- **What is expected**
Please quote exactly the lines below from the line containing "47: (1036, 541)" to the line containing "82: (1275, 345)", both lines included, and nothing else.

- **Records provided**
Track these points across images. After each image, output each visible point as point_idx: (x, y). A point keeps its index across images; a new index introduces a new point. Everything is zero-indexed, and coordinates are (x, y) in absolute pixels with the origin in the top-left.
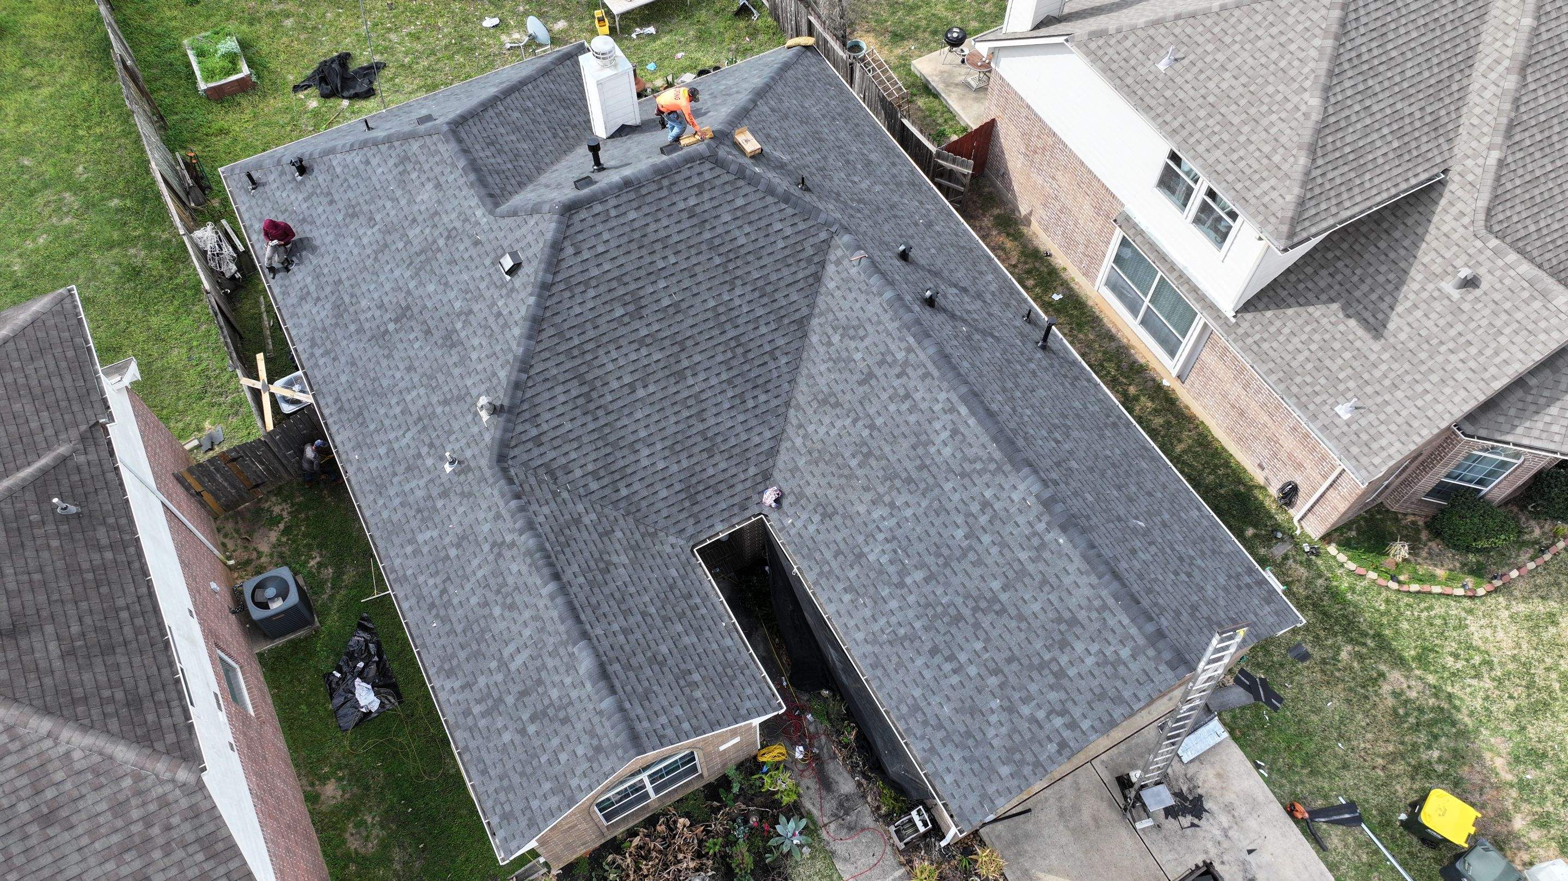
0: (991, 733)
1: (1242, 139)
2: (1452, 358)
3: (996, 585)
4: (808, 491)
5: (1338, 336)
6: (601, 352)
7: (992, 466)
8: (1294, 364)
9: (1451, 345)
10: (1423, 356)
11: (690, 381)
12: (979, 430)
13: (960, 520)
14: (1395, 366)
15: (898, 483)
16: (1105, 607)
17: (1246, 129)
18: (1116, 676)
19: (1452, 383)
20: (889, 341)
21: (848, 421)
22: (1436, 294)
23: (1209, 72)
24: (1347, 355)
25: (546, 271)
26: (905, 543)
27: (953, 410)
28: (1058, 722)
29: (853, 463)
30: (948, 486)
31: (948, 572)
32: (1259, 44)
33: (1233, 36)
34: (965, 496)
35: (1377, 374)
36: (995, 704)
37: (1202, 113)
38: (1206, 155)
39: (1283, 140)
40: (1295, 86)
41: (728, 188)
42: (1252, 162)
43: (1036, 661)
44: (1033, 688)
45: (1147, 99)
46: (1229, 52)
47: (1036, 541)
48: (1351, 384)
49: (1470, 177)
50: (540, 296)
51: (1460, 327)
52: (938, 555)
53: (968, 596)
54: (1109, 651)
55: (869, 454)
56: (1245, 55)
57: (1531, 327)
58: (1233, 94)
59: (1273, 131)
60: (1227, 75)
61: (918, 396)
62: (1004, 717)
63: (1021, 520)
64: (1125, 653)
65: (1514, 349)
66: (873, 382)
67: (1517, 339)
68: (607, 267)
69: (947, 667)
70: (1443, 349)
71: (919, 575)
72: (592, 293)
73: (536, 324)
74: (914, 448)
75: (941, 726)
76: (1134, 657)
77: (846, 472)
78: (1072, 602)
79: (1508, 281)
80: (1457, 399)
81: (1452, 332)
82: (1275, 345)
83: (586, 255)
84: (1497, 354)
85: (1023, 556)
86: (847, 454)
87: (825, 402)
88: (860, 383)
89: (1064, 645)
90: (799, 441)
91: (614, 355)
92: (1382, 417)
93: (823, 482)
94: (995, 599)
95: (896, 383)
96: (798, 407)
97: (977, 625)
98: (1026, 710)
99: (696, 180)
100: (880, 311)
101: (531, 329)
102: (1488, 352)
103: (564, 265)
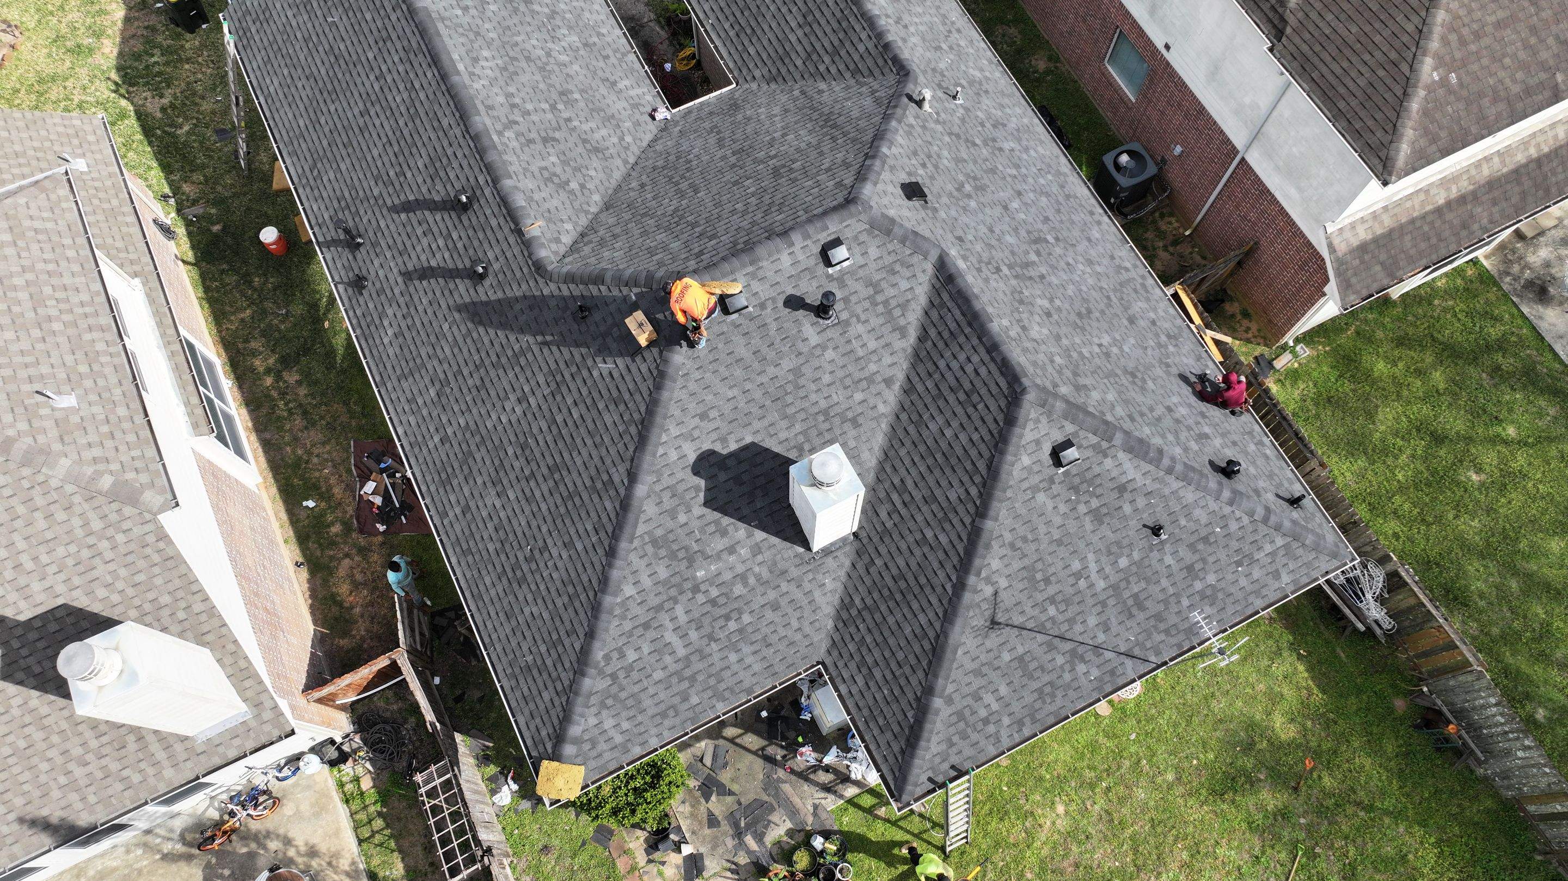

- **Solved problem**
47: (1036, 541)
48: (1351, 384)
49: (1470, 177)
50: (540, 296)
51: (1460, 327)
52: (938, 555)
53: (968, 596)
54: (1109, 651)
55: (869, 454)
56: (1245, 55)
57: (1531, 327)
58: (1233, 94)
59: (1273, 131)
60: (1227, 75)
61: (918, 396)
62: (1004, 717)
63: (1021, 520)
64: (1125, 653)
65: (1514, 349)
66: (873, 382)
67: (1517, 339)
68: (607, 267)
69: (947, 667)
70: (1443, 349)
71: (919, 575)
72: (592, 293)
73: (536, 324)
74: (914, 448)
75: (941, 726)
76: (1134, 657)
77: (846, 472)
78: (1072, 602)
79: (1508, 281)
80: (1457, 399)
81: (1452, 332)
82: (1275, 345)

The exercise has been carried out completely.